Uyulacak Talimat =
Atatürk'ün ilk aşkını anlatan aşağıdaki metinde "Nitekim bir gün" sözlerinden başlayıp "İLK AŞKI MI?" sözlerine kadar inen kısmın hepsini tek harfini bile değiştirmeden yeniden yazın.

Kaynak Metin =
<<<<

Sesi belki çok güzel değildi… Amma dinleyenlere pek tesir ederdi. Ekseriya bir şarkıyı dinledikten sonra o şarkıya ait hatırasını naklederdi.
Nitekim bir gün de “Câna rakibi hândan edersin” şarkısını huzurundaki saz heyetiyle beraber söyledikten sonra bu şarkının kendisine ilk aşkını hatırlattığını ifade etmişti.
Giriftzen Asım Bey (1851 – 1929);
“Câna rakibi hândan edersin (Can düşmanı neşeli edersin),
Ben bi nevâyı giryân edersin (Benim gibi nevayı ağlatırsın),
Bigaânelerle ünsiyet etme (Yabancılarla arkadaşlık etme),
Bana dünyayı zindan edersin (Bana dünyayı zindan edersin)…”
İLK AŞKI MI?
Evet, ilk aşkını…
ATATÜRK Manastır İdadisinde okurken tatillerde sılaya annesinin yanına geliyor. Islahhane semtinin Ahmet Subaşı Mahallesindeki evlerine gelmeden beş on ev önce bir Paşa’nın evi vardır. İşte bu paşanın kızı, şık Askeri Üniforması ile gelip geçen genç mektepliye gönül veriyor ve O’na gizli mektuplar yazıyor. Delikanlı Mustafa Kemal hayalinde bu kızı yaşatıyor ve onu çok güzel olarak tasavvur ediyor. Bütün isteğine rağmen genç mektepli Paşa’nın kızını göremiyor. Israr ediyor, ne yapıp yapıp görmek istiyor. Nihayet bir gün genç kız kendisini kapıdan gösteriyor…
Ancak bu, << MUSTAFA KEMAL’İN EN TALİHSİZ ANIDIR. ZİRA HAYALİNDE ÇOK GÜZEL OLARAK YAŞATIĞI KIZ HAKİKATTE YÜZÜNE BAKILMAYACAK DERECEDE ÇİRKİNDİR. GENÇ MUSTAFA HAYAL KIRIKLIĞINA UĞRUYOR.>> Söylediğine göre, genç kız Mustafa Kemal’i öylesine seviyor ki, kimseyle evlenmiyor.”

>>>>

Kayıtlardan Parçalar =
<<<<

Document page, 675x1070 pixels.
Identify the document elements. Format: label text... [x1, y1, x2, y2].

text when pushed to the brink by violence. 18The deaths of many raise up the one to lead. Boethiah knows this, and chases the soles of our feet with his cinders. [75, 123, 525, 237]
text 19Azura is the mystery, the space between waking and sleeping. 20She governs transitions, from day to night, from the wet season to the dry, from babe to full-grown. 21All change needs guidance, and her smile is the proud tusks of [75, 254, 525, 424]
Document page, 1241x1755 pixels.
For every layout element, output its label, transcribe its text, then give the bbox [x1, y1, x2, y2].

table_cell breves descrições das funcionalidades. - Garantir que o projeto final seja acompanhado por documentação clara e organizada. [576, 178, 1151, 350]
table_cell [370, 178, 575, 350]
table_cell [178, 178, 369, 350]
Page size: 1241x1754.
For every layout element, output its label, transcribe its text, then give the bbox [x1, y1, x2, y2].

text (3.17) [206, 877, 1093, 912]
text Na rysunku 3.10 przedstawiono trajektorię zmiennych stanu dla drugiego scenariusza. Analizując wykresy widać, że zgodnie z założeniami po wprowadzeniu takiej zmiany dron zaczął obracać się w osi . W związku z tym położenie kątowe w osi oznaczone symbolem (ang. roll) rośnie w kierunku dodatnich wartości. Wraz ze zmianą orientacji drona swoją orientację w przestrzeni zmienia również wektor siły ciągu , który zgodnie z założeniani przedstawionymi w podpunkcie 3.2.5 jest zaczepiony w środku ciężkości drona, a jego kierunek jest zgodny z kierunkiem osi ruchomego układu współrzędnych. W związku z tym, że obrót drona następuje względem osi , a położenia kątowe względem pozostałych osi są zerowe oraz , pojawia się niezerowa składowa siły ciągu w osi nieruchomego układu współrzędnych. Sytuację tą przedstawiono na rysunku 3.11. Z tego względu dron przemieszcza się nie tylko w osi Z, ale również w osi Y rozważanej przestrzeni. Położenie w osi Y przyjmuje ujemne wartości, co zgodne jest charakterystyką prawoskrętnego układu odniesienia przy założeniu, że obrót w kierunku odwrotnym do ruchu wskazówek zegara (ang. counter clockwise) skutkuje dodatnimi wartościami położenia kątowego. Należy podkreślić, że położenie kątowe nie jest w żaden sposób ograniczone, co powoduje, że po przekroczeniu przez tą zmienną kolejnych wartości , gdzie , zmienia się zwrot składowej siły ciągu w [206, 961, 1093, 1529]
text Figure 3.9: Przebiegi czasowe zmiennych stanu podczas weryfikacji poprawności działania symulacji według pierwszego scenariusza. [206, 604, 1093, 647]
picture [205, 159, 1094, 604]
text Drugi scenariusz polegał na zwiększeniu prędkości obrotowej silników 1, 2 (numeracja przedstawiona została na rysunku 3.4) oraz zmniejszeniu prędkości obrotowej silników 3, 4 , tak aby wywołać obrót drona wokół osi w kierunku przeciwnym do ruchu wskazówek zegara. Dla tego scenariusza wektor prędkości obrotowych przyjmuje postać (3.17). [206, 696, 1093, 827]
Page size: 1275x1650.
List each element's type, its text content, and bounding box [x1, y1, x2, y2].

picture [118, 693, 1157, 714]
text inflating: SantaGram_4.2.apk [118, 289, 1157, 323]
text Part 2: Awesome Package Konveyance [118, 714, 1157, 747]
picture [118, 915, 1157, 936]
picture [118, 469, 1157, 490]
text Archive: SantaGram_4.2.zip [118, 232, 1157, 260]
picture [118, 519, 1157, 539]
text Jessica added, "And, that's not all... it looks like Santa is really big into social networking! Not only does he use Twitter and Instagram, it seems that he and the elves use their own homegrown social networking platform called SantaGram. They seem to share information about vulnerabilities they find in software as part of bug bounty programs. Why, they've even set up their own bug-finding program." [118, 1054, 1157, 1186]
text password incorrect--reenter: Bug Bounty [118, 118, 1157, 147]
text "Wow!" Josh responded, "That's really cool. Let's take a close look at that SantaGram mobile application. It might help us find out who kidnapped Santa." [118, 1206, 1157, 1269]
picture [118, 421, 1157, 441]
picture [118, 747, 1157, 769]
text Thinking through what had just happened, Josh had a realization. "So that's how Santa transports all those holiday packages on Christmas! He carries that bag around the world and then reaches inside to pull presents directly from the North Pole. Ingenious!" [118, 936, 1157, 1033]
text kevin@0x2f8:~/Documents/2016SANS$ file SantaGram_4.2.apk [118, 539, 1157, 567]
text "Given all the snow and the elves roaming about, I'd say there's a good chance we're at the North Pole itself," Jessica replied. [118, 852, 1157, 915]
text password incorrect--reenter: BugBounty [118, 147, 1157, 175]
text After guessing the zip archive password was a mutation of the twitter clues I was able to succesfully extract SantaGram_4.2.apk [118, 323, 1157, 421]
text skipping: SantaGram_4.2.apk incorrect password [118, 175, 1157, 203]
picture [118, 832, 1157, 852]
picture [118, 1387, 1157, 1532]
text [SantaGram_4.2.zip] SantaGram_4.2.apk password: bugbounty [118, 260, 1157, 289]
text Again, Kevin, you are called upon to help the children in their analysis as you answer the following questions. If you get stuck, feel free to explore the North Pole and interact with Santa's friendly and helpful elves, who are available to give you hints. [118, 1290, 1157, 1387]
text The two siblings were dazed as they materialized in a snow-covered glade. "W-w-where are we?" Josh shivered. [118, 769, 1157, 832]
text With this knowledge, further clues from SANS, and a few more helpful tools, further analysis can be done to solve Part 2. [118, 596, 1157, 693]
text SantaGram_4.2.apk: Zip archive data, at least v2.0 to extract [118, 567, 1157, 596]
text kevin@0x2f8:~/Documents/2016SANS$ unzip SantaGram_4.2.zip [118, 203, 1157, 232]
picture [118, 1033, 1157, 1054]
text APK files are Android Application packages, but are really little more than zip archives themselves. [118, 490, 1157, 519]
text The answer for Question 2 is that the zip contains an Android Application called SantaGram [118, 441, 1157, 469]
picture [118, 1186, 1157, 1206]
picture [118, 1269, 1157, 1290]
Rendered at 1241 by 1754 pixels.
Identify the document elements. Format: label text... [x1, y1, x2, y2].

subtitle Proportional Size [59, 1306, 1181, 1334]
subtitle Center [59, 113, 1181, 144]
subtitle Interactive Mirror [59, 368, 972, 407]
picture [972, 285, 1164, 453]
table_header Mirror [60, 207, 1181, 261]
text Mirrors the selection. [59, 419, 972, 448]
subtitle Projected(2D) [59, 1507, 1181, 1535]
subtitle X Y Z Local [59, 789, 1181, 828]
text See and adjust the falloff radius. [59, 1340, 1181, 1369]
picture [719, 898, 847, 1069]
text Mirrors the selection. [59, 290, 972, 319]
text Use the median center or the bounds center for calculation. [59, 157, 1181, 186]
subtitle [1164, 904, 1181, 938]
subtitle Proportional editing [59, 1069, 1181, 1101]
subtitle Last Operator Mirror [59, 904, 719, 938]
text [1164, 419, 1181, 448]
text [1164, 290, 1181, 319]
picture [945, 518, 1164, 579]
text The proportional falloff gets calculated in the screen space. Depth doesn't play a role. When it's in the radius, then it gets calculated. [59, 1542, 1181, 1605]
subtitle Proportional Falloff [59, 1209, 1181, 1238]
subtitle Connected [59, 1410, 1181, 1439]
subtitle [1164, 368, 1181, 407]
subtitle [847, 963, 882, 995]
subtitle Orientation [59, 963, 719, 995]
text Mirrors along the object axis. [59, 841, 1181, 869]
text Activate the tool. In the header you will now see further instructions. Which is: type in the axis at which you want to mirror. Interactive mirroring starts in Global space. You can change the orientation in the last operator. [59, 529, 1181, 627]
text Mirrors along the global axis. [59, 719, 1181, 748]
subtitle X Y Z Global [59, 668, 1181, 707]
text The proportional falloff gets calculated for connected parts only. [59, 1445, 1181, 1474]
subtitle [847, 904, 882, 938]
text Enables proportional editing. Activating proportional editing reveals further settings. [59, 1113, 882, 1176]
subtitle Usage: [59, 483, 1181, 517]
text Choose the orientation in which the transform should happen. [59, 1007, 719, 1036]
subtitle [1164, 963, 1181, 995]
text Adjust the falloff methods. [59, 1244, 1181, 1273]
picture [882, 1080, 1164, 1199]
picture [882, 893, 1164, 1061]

>>>>

Yazılı Çözüm =
Nitekim bir gün de “Câna rakibi hândan edersin” şarkısını huzurundaki saz heyetiyle beraber söyledikten sonra bu şarkının kendisine ilk aşkını hatırlattığını ifade etmişti.
Giriftzen Asım Bey (1851 – 1929);
“Câna rakibi hândan edersin (Can düşmanı neşeli edersin),
Ben bi nevâyı giryân edersin (Benim gibi nevayı ağlatırsın),
Bigaânelerle ünsiyet etme (Yabancılarla arkadaşlık etme),
Bana dünyayı zindan edersin (Bana dünyayı zindan edersin)…”
İLK AŞKI MI?